戦国ものの小説、ドラマ、映画などで武勇はあるが酒癖が悪く粗暴で、おまけに阿呆と散々な描かれ方をされる福島正則。確かにそのような一面があったのも事実ですが、ちょっと彼の名誉回復になるようなネタを見つけたんでご紹介します。
先日読んだ「日本の城 恐怖伝説」(楠戸義昭著 祥伝社)に載っていたんですが、福島正則が関ヶ原の功で安芸・備後四十九万石(今の広島県)を賜り広島城に入ったときのこと。
領内を視察した正則は、城下を流れる太田川がしばしば大水害を起こすため大改修に着手します。ところが太田川は名うての暴れ川、工事は難航しせっかく築いた堤防も強い水流ですぐ壊れてしまいます。
いらつく正則でしたが、あるときこれを見かねた地元の古老が「これは太田川の水神様が怒っていらっしゃるのじゃ。美しい乙女を人柱となし神様にささげなされ。さすれば堤防は完成するじゃろう。」と助言します。
老人の勧めるとおり人柱にしたのならただの愚将です。

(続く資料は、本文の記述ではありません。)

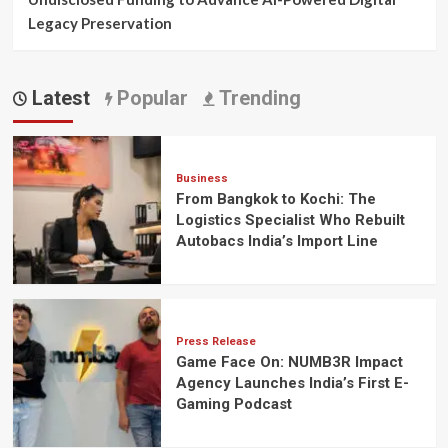
Legacy Preservation
Latest
Popular
Trending
Business
From Bangkok to Kochi: The
Logistics Specialist Who Rebuilt
Autobacs India’s Import Line
Press Release
Game Face On: NUMB3R Impact
Agency Launches India’s First E-
Gaming Podcast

しかし正則はたかが工事くらいで人の命を奪うことの愚かさを思い、これを取り上げませんでした。
正則がどうしたかというと、かわりに秘蔵の名剣八振を川に沈め人柱の代わりとしました。すると驚くことに嘘のように工事は順調に進み見事堤防は完成したそうです。
どうですか?少しは正則を見直したんじゃないですか?
広島といえばもう一つ。毛利元就の伝説もあります。こちらも居城吉田郡山城の改修工事の時の話です。人柱として巡礼の少女が選ばれたそうですが、元就も正則と同様、人の命をいたずらに奪う人柱を嫌います。代わりに、彼が家訓としている「百万一心」を刻んだ石を人柱の代役とし、見事工事を完成させています。
最後に明智光秀も。彼も丹波亀山城を築く時、人柱を嫌い石垣の内側に石仏を埋め込んでその代わりとしました。よく安土城などの石垣を見るとお地蔵さんや墓石などを石垣の石としてる場面に出くわします。従来は石が不足してるためにそこら中から集めたのだと言われていましたが、光秀のエピソードを考えると何らかの呪術的意味があったのかもしれませんね。
人柱伝説は、有名な城にはありがちですが、ほとんどは伝説にすぎません。ただいくつかは例外があり本物の人柱にされたであろう人骨が見つかった例もあるそうです。
どんなに有名な武将でも、これでは嫌いになってしまいますよね。福島正則のほうがよっぽど好感持てますよ。彼はアホですが、私は彼のほうが好きです。